[Parts of the exercise]
**A.** Answer these from the post about Ed Miliband:
(i) Who revived the "stabbed his brother in the back" claim in an attack on the Labour leader?
(ii) At which university did Fallon read Classics and History?
(iii) How much per month did Mr Fallon regularly claim between 2002 and 2004?
**B.** Copy the post about Ed Miliband starting with "One narrative the" and going on through "by Lynton Crosby.", but rename "chess" as "checkers".

[Passage]
“He stabbed his brother in the back”…

One narrative the Tories are keen to push is the notion that Ed Miliband “stabbed his brother in the back” to become leader of the Labour Party. I’ve heard some ridiculous things in my time, but this claim that Ed “stabbed his brother in the back” is rubbish. Did David Cameron stab David Davis in the back to become leader of the Conservative Party, or does this rule only apply when two brothers contest a party’s leadership?

If I were to play my brother at chess and I win the game, have I “stabbed my brother in the back”? No, I beat him fair and square. This narrative that Ed Miliband used nefarious means to become leader appears to have been drawn from either a notional understanding of classical Greek tragedy or the Cain and Abel story, yet the idea itself is worthy of a bad Whitehall farce scripted by Lynton Crosby.

Today, Michael Fallon resurrected this notion in his attack on the Labour leader. Fallon claimed Miliband would “barter away” Trident to get into Downing Street because he “stabbed his brother in the back”. Talk about lazy thinking. I’ll return to Trident in a moment. Yet, even Fallon’s fellow Tories have criticized him for personalizing the election discourse.

Fallon, the MP for Sevenoaks, read Classics and History at St Andrew’s University, which would explain the appeal of this sub-Classical narrative. While he was Deputy Chairman of the Treasury Select Committee, Fallon claimed mortgage repayments on his Westminster flat in their entirety. This was against Parliamentary rules.

Jon Swaine writing in the Telegraph in 2009 wrote:

Between 2002 and 2004, Mr Fallon regularly claimed £1,255 per month in capital repayments and interest, rather than the £700-£800 for the interest component alone. After his error was noticed by staff in the Commons fees office in September 2004, he said: “Why has no one brought this to my attention before?”

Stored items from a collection
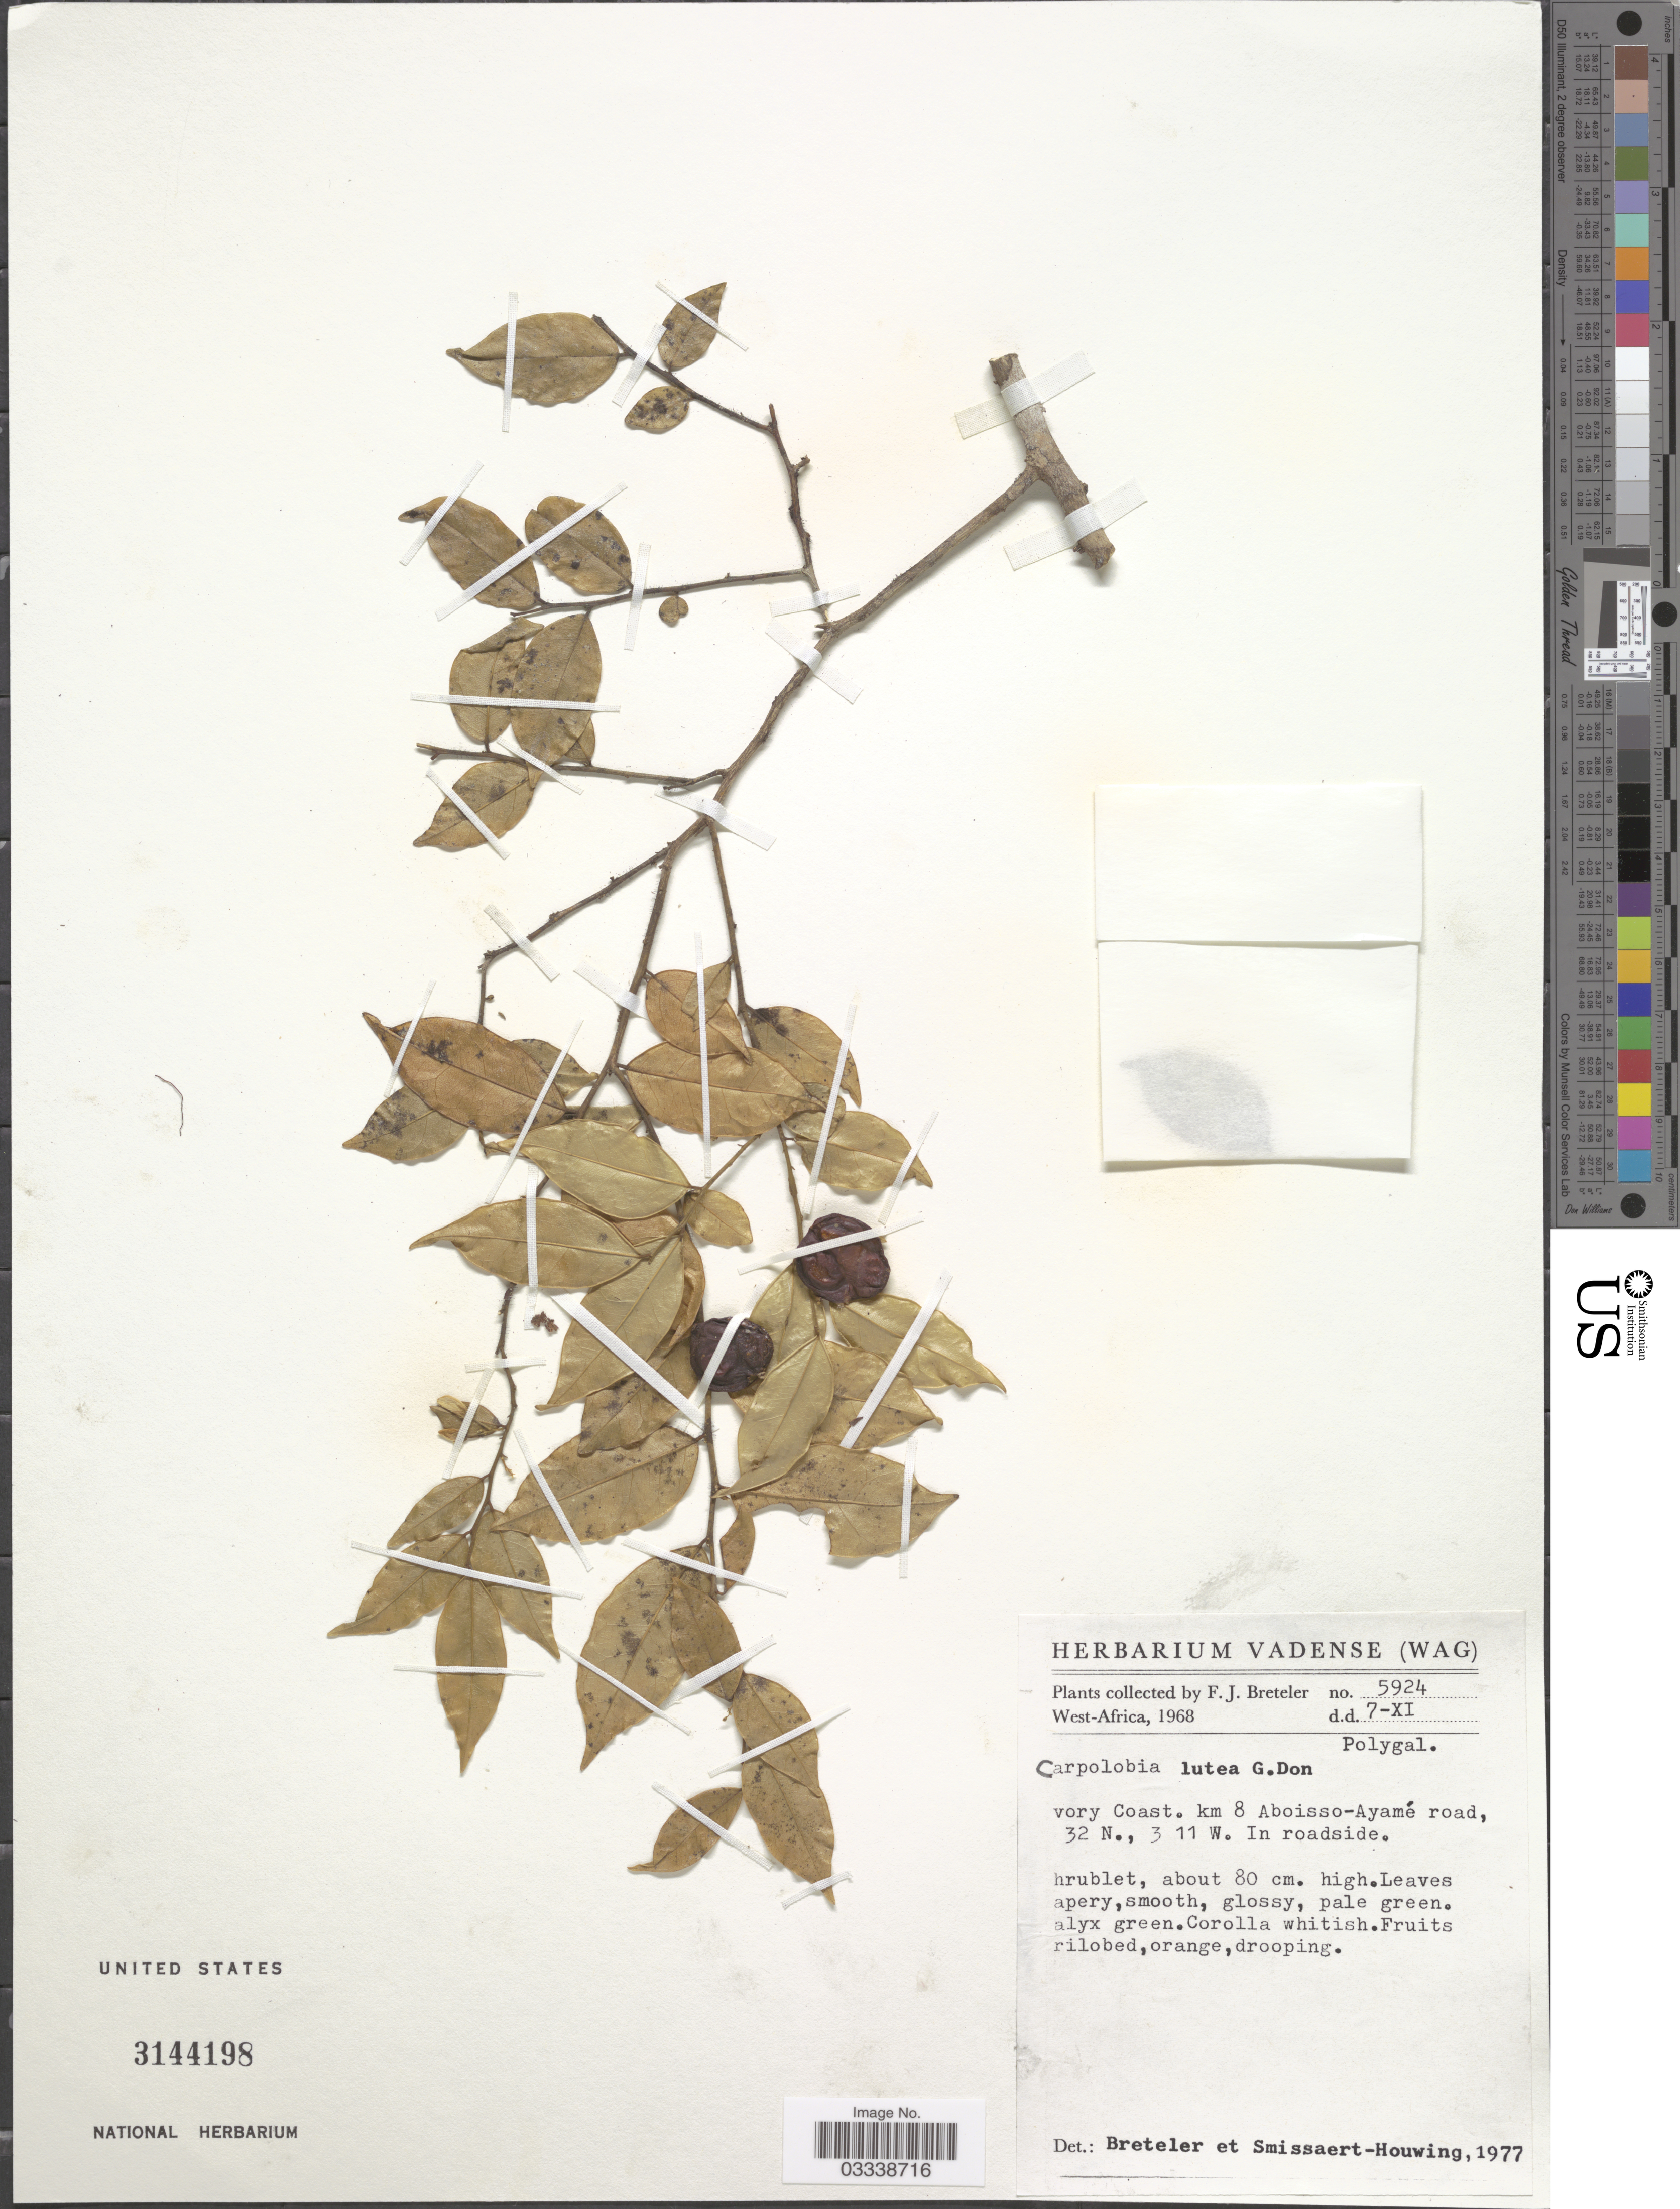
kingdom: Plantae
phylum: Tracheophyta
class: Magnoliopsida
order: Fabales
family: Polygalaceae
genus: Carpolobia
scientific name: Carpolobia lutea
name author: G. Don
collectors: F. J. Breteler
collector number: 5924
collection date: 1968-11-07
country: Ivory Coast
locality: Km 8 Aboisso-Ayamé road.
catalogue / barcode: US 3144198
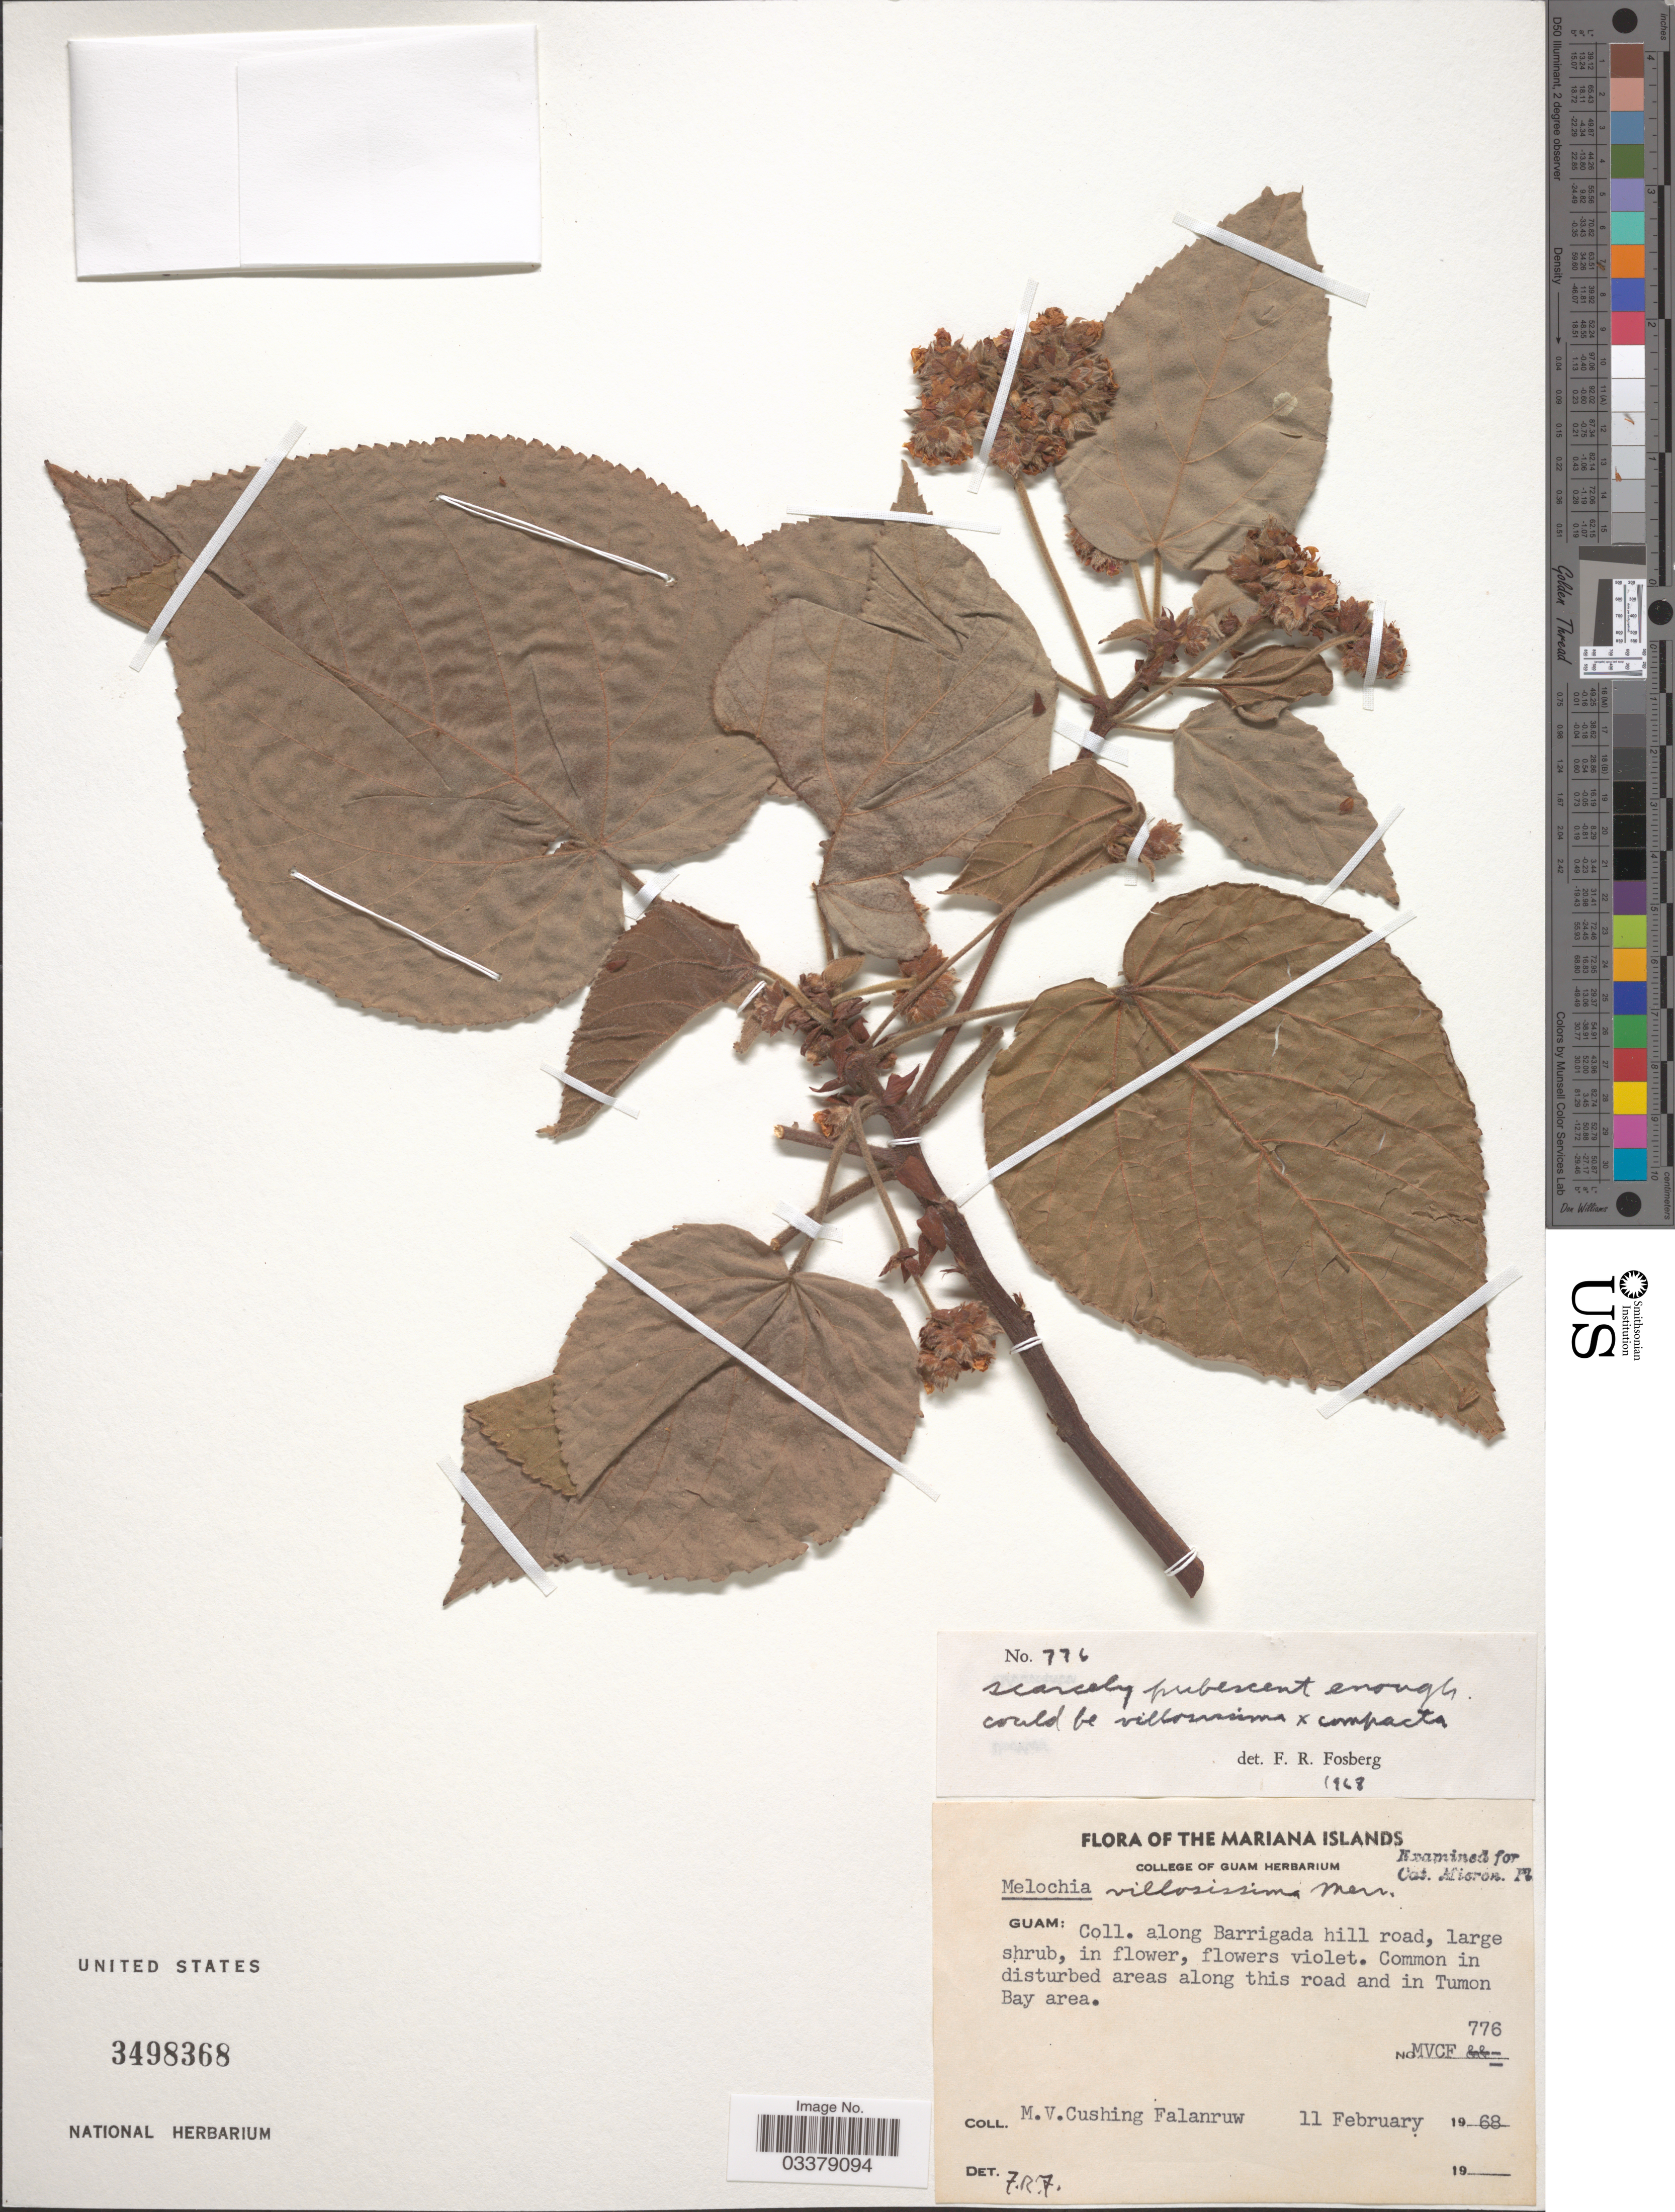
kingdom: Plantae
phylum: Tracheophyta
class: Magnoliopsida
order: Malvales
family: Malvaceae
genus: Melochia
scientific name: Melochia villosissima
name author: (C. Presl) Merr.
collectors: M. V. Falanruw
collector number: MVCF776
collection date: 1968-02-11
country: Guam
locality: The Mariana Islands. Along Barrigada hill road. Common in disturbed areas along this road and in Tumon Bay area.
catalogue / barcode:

[Full solutions]
**A.**
(i) Michael Fallon
(ii) St Andrew's University
(iii) £1,255

**B.**
One narrative the Tories are keen to push is the notion that Ed Miliband “stabbed his brother in the back” to become leader of the Labour Party. I’ve heard some ridiculous things in my time, but this claim that Ed “stabbed his brother in the back” is rubbish. Did David Cameron stab David Davis in the back to become leader of the Conservative Party, or does this rule only apply when two brothers contest a party’s leadership?

If I were to play my brother at checkers and I win the game, have I “stabbed my brother in the back”? No, I beat him fair and square. This narrative that Ed Miliband used nefarious means to become leader appears to have been drawn from either a notional understanding of classical Greek tragedy or the Cain and Abel story, yet the idea itself is worthy of a bad Whitehall farce scripted by Lynton Crosby.